Soaring to a height of 288 feet, the Washington D.C. Temple is the tallest temple in the Church.
The Washington D.C. Temple is the only temple outside of Utah to be built with six ordinance rooms. (The temples in Utah with six ordinance rooms are the Ogden Utah Temple, Provo Utah Temple, and Jordan River Utah Temple.)
The Washington D.C. Temple was originally named the Washington Temple.
The Washington D.C. Temple is one of five temples featuring an angel Moroni statue holding the gold plates. (The other four temples are the Los Angeles California Temple, Jordan River Utah Temple, Seattle Washington Temple, and México City México Temple.)
Avard T. Fairbanks was one of nine sculptors who presented models for the Washington D.C. Temple angel Moroni. The 18-foot tall statue was cast in bronze, then covered with gold leaf. Moroni holds the gold plates in his left hand and a trumpet in his right. Fifteen-foot replicas of the statue were used on the Jordan River Utah Temple, Seattle Washington Temple, and México City México Temple.

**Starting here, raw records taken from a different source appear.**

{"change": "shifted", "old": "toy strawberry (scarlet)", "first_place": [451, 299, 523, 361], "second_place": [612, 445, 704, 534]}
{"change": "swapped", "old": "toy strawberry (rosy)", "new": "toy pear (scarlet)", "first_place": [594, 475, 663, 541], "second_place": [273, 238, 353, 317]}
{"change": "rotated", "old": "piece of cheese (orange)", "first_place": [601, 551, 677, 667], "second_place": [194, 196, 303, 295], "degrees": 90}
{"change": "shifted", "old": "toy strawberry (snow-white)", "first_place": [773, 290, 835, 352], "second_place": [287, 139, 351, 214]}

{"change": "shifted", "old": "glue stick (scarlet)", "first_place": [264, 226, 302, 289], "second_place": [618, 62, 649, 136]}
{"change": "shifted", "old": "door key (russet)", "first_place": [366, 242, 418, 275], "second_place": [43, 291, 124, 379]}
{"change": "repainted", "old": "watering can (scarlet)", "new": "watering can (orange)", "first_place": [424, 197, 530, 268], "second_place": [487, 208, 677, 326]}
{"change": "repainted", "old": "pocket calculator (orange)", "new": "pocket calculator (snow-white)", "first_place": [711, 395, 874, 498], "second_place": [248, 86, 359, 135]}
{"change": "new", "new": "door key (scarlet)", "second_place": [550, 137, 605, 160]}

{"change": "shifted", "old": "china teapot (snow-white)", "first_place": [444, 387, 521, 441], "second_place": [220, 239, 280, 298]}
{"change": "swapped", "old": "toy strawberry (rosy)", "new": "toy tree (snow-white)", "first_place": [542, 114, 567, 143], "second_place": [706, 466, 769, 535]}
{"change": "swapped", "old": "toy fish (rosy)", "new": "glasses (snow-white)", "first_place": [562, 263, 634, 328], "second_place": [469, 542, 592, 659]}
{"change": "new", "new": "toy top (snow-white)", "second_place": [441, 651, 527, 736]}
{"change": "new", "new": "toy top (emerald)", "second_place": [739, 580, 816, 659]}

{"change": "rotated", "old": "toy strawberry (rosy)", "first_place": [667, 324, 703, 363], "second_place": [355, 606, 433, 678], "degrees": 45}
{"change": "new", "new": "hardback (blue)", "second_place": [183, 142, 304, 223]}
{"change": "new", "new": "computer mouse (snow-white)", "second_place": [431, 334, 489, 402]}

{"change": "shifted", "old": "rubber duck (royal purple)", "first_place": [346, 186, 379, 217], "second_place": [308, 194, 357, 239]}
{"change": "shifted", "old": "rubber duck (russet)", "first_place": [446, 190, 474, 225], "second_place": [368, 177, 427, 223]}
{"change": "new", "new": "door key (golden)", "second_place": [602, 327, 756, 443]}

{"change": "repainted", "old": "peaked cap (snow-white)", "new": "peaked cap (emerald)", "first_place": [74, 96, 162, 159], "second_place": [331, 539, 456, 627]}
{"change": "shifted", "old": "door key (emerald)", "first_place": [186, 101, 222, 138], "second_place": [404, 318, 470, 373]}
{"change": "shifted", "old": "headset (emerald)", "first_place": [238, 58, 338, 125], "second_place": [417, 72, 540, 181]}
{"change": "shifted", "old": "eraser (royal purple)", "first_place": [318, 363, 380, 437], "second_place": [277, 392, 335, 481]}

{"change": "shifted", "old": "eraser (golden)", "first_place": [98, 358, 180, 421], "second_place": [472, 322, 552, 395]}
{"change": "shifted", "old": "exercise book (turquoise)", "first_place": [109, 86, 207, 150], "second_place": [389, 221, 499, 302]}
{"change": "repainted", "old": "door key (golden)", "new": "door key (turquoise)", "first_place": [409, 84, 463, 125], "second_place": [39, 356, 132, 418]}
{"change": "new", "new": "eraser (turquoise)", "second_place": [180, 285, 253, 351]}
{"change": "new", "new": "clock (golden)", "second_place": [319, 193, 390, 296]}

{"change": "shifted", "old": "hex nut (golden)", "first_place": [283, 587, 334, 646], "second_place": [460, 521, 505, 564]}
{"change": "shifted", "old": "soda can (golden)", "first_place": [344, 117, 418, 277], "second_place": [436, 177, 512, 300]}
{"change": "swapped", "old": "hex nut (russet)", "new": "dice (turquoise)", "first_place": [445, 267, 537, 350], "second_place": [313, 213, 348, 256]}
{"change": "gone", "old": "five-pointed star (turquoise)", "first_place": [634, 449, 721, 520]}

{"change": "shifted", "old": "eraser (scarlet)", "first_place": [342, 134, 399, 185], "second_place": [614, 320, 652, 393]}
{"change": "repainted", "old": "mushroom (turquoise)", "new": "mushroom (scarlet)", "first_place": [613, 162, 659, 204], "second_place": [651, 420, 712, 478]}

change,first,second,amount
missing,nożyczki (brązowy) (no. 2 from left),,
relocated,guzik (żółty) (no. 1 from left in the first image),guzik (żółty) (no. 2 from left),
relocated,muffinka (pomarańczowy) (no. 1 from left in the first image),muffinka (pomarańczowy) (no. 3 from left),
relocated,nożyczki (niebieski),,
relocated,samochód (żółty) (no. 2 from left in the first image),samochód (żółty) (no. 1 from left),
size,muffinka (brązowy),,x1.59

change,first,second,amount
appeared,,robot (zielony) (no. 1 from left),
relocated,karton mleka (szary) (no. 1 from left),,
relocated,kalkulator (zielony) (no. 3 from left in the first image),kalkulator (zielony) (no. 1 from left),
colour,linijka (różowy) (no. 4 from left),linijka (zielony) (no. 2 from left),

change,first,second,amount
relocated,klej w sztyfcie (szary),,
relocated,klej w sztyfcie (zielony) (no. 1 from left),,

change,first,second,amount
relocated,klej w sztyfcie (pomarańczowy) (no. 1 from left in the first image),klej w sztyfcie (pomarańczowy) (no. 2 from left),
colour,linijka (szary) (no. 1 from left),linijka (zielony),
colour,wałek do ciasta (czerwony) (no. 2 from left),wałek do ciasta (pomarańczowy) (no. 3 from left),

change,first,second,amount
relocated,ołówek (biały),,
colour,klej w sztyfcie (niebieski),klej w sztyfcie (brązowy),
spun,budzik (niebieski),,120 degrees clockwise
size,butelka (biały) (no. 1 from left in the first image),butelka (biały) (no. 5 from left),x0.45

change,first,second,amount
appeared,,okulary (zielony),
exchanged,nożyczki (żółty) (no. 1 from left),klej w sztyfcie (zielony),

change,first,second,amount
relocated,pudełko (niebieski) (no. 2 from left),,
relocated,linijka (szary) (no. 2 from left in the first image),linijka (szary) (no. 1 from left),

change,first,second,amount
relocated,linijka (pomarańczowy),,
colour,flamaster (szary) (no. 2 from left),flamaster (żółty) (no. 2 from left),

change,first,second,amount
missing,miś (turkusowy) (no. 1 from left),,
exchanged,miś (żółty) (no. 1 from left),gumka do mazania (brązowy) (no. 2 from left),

Under the general direction of Church Architect Emil B. Fetzer, four Latter-day Saint architects collaborated on the design for the Washington D.C. Temple: Fred L. Markham, Henry P. Fetzer, Harold K. Beecher, and Keith W. Wilcox. Of the many design concepts submitted to the First Presidency, Brother Wilcox's design was selected.
The exterior of the Washington D.C. Temple is faced in white Alabama marble, symbolizing purity and enlightenment, which is shaved to 5/8 of an inch in some areas to allow a soft glow of sunlight to pass into the interior during the day.
Beautiful stained glass runs the length of the end towers of the Washington D.C. Temple with rich, vibrant reds and oranges giving way to more translucent blues and violets and finally white. The windows represent the unbroken progress toward the divine available in the gospel and the purity that enters one's life as he rises above earthly cares and reaches heavenward.
Eight bronze medallions—symbolizing creation, mortality, and the degrees of glory—are featured on both the gates and the doors of the Washington D.C. Temple. Latter-day Saint sculptor Franz Johansen depicted the Big Dipper and North Star, the earth, the planets, the moon, the stars, the sun, concentric circles representing eternity, and seven concentric pentagons representing the seven dispensations.
The main lobby of the Washington D.C. Temple features a striking 30-foot-long mural depicting the Second Coming of Jesus Christ. An image of the temple itself is incorporated into the mural.
The seven floors of the Washington D.C. Temple represent the six days of creation and the day of rest.
Following the completion ceremonies for the Washington D.C. Temple, in which a time capsule was placed in the northeast corner of the building, President Spencer W. Kimball conducted the largest press conference in the Church's history.
The highly successful public open house of the Washington D.C. Temple was attended by 758,328 guests including special guest Betty Ford—wife of then-U.S. President Gerald Ford. These tours resulted in over 75,000 missionary referrals.
During the ten dedicatory sessions of the Washington D.C. Temple, all but two of the Church's General Authorities delivered speeches.
For a time, the Washington D.C. Temple offered overnight endowment sessions from Friday through Saturday to accommodate the many members who came on the weekend.
1. The Church of Jesus Christ of Latter-day Saints News Release, "Oakland California and Washington D.C. Temples to Close for Renovation," 23 Feb. 2017.